Predictive analytics has set a new bar for business intelligence. It makes applications infinitely more valuable, separates software from competitors, and offers new revenue streams. But predictive analytics platforms and implementations are also incredibly complex. Embedding effective predictive solutions in your application requires choosing the right talent and resources—and chief among them is a database (or databases) to house your datasets.
In predictive analytics implementations, there are two different datasets that come in to question: Historical data, which is used to train your algorithm in how to predict an outcome. And new data, where future predictions need to be done.
Though most application teams tend to use separate databases to store their historical and new data, it’s not uncommon to see teams wanting to have one database for all datasets. In such cases, one would use a six-month filter for historical data and a last day/week filter for predicting on new data.
As for choosing the specific database systems for your predictive analytics platform to pull from, consider these three factors: volume, support, and scalability.
Data volume typically affects the historical data where transactions from prior months/years are saved. However, in some industries it also affects new data predictions, such as in cases where sensors output thousands of data points frequently.

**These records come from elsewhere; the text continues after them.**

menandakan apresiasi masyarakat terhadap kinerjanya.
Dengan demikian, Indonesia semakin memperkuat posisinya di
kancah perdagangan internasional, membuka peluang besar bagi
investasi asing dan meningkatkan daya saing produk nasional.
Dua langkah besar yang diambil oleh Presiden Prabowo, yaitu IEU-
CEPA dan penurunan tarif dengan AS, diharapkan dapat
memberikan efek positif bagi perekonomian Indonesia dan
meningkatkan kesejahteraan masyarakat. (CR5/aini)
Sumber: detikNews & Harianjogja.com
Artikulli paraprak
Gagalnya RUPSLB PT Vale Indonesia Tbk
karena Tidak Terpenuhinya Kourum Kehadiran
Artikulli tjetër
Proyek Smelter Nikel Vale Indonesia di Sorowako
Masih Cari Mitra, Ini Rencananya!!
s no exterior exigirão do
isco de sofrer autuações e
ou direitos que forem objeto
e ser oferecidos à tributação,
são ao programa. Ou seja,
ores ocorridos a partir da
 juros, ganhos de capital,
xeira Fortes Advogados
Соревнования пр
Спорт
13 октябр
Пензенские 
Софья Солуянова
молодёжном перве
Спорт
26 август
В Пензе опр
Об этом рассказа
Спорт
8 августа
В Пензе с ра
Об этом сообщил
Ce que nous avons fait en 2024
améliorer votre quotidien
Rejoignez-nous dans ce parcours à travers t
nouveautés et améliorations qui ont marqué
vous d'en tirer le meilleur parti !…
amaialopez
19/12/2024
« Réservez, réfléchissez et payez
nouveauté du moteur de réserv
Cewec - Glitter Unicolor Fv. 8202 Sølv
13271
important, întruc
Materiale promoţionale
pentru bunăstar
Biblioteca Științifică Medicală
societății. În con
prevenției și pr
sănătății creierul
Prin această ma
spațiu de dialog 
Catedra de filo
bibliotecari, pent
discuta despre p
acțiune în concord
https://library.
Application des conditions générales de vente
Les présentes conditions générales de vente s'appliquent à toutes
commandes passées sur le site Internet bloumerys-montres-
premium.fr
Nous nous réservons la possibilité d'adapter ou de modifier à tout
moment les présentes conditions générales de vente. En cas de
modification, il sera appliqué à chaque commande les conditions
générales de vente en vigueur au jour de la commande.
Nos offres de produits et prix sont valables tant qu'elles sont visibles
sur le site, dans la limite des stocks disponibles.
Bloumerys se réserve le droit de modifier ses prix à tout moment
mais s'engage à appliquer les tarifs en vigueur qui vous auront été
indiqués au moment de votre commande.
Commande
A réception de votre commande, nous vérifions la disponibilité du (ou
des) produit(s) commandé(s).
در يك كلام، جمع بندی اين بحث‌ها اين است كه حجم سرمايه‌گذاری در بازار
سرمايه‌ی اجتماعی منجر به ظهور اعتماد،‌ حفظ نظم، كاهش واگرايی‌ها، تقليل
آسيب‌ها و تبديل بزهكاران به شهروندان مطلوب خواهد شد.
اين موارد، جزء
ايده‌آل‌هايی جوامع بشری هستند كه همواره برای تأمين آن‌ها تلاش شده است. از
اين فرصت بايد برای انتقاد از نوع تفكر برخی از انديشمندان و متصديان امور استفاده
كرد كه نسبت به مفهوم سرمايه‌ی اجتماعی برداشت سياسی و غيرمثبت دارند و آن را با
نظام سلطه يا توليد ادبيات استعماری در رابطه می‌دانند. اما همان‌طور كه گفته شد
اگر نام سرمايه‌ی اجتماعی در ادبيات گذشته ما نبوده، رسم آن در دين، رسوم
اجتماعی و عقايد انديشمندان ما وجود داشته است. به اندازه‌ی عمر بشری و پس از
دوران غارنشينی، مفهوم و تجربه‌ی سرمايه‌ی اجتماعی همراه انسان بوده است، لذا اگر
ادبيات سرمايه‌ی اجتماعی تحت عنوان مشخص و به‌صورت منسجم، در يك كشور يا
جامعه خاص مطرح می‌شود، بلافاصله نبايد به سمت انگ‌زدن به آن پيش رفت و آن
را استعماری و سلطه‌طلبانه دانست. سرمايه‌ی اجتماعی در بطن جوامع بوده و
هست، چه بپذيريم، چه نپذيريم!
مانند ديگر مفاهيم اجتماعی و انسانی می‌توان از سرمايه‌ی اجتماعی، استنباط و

The volume threshold for deciding on a database is typically 1 terabyte. The data volume for most small and medium businesses falls within this spectrum. For such customers, a traditional database like SQL Server, Oracle, PostGres, or MySQL can easily work.
If your dataset spans thousands of terabytes of petabytes, on the other hand, look at non-relational databases that can scale by adding multiple nodes. These include Amazon Redshift, Google BigQuery, Snowflake, and Hadoop-based solutions. Note that these databases will require data experts to work with them.
Many customers ignore the aspect of support and maintenance. But often, these companies find they need to hire talent to properly install, maintain, and tune their database servers for optimum performance. There needs to be processes in place for backups, dealing with occasional failures/data losses, etc. Always consider the investment you have to make for infrastructure/human resources and compare it to what you would pay for a dedicated service in the cloud.
Unless you have hundreds of different applications deployed, it’s easier and cheaper to deploy with the cloud. And even in the former case, I would still recommend letting the experienced data professionals in the cloud manage the database for you—unless you find that there is a big financial gain by doing it in house.
Most companies start with vertical data scaling by adding more resources, such as CPU and RAM, to an existing machine. Cloud databases like Redshift scale nicely just by adding more nodes. You can also partition the data so different clusters handle data for different sets of customers.
The next line of attack is to do horizontal scaling by creating and clustering replicas of the database. You’ll need to buy licenses for different machines where the database has to be installed. NoSQL databases like Cassandra and Mongo DB are good candidates to scale horizontally by distributing where the data is saved.
- For training data, go with traditional databases until you hit the 1 TB limit. Beyond that, look to add specific clusters to save data for sets of customers or look to solutions like Red Shift or Google Big Query.
- For predictions on new data, most times a traditional database should meet the need.
- Consider the investment needed to install and maintain your databases in house versus in the cloud.